BEGIN DATA EXTRACTS

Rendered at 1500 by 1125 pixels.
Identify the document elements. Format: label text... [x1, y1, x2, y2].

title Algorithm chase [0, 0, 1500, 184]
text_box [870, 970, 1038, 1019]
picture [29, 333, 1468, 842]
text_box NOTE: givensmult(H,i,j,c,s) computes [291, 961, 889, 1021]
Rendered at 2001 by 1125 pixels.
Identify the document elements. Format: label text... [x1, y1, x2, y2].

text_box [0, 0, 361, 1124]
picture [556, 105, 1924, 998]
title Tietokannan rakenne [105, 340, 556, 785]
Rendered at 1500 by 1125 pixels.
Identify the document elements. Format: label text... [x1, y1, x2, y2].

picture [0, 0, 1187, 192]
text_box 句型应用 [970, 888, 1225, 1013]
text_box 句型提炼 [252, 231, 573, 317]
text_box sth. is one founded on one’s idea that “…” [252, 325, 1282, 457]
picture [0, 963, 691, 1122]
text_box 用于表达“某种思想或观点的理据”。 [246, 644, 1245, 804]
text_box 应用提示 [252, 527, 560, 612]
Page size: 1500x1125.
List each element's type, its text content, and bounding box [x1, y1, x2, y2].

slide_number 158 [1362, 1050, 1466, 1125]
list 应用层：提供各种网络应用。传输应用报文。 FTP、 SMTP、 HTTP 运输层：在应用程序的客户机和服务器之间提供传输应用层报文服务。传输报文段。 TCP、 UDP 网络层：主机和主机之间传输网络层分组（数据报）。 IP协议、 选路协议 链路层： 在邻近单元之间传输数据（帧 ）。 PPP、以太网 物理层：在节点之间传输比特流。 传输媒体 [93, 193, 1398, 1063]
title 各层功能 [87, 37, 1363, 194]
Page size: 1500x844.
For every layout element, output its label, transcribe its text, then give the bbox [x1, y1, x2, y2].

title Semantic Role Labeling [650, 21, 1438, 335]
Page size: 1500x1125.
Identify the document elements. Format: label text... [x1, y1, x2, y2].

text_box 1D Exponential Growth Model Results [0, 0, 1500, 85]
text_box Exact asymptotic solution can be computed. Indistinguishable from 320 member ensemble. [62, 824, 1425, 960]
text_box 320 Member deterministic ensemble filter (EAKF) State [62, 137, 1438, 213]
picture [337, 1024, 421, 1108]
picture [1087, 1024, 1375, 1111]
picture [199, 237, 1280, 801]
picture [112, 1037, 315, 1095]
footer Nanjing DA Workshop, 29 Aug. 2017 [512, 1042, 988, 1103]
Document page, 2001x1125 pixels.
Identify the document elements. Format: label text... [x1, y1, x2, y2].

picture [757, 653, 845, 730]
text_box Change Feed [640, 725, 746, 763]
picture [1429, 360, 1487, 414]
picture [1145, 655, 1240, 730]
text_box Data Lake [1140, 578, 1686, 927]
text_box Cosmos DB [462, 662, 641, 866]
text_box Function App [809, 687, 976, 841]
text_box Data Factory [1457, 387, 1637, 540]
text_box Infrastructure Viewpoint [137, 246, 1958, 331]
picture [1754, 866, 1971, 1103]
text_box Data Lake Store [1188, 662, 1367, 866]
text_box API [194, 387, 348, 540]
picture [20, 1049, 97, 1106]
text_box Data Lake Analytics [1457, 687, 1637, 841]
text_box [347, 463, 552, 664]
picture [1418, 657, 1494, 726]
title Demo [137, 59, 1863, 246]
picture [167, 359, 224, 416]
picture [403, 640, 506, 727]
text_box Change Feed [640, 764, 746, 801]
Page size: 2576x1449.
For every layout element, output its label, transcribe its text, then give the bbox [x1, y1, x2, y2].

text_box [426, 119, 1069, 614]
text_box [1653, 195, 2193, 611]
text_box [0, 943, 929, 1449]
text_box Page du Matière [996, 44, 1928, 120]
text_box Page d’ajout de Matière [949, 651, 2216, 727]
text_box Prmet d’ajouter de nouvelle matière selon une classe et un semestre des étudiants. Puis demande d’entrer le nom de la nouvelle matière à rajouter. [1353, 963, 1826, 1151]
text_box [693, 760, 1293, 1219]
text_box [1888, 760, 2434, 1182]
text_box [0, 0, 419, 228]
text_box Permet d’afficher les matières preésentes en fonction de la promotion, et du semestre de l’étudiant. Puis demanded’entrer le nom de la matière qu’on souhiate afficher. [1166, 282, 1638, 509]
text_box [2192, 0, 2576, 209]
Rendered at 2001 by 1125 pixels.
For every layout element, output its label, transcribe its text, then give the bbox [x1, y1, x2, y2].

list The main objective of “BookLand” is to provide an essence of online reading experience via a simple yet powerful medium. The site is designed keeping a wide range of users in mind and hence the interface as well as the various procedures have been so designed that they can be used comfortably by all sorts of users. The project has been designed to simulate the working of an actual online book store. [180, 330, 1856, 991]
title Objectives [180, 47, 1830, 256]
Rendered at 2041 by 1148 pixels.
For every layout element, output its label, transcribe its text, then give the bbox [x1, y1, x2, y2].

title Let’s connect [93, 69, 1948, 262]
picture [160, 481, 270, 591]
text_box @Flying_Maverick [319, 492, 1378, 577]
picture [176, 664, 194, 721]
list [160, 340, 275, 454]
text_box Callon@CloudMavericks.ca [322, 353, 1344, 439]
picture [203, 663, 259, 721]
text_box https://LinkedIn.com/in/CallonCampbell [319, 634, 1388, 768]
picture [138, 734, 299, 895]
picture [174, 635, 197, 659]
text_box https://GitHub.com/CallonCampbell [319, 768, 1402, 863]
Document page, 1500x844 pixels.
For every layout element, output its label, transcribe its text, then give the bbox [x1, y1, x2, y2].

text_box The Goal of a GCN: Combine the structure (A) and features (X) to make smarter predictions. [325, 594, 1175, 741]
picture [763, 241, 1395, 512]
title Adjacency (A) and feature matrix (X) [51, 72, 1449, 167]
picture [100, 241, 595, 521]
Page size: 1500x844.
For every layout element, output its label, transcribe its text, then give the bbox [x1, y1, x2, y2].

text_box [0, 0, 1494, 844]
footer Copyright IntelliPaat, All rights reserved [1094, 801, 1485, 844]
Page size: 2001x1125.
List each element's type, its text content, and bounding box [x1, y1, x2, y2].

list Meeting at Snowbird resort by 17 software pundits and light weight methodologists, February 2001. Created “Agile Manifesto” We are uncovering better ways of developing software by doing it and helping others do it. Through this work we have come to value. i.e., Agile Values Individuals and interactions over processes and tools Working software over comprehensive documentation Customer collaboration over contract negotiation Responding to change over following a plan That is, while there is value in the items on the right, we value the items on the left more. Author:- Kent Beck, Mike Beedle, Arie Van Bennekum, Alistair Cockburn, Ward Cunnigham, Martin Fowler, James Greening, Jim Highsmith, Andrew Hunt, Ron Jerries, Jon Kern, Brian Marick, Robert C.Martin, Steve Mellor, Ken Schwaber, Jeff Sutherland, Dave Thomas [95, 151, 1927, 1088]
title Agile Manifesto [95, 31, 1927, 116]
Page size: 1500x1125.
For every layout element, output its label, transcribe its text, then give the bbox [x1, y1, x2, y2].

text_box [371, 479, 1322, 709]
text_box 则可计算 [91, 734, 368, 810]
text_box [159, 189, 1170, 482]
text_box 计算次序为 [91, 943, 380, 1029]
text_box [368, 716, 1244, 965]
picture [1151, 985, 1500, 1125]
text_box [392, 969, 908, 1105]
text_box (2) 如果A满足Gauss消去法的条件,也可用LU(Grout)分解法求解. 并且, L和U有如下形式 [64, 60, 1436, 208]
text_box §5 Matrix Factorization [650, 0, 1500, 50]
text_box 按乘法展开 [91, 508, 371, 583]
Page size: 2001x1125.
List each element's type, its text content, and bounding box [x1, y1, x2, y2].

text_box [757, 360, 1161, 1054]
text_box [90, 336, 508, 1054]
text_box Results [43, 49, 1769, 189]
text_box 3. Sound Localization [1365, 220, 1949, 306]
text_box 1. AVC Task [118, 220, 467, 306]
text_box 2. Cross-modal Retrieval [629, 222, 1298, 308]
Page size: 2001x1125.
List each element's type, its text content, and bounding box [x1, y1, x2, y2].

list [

END DATA EXTRACTS

### PROBLEM REQUIREMENTS
Copy each line of the listing that carries the string "pixels".

### TASK OUTPUT
Rendered at 1500 by 1125 pixels.
Rendered at 2001 by 1125 pixels.
Rendered at 1500 by 1125 pixels.
Document page, 2001x1125 pixels.
Rendered at 2001 by 1125 pixels.
Rendered at 2041 by 1148 pixels.
Document page, 1500x844 pixels.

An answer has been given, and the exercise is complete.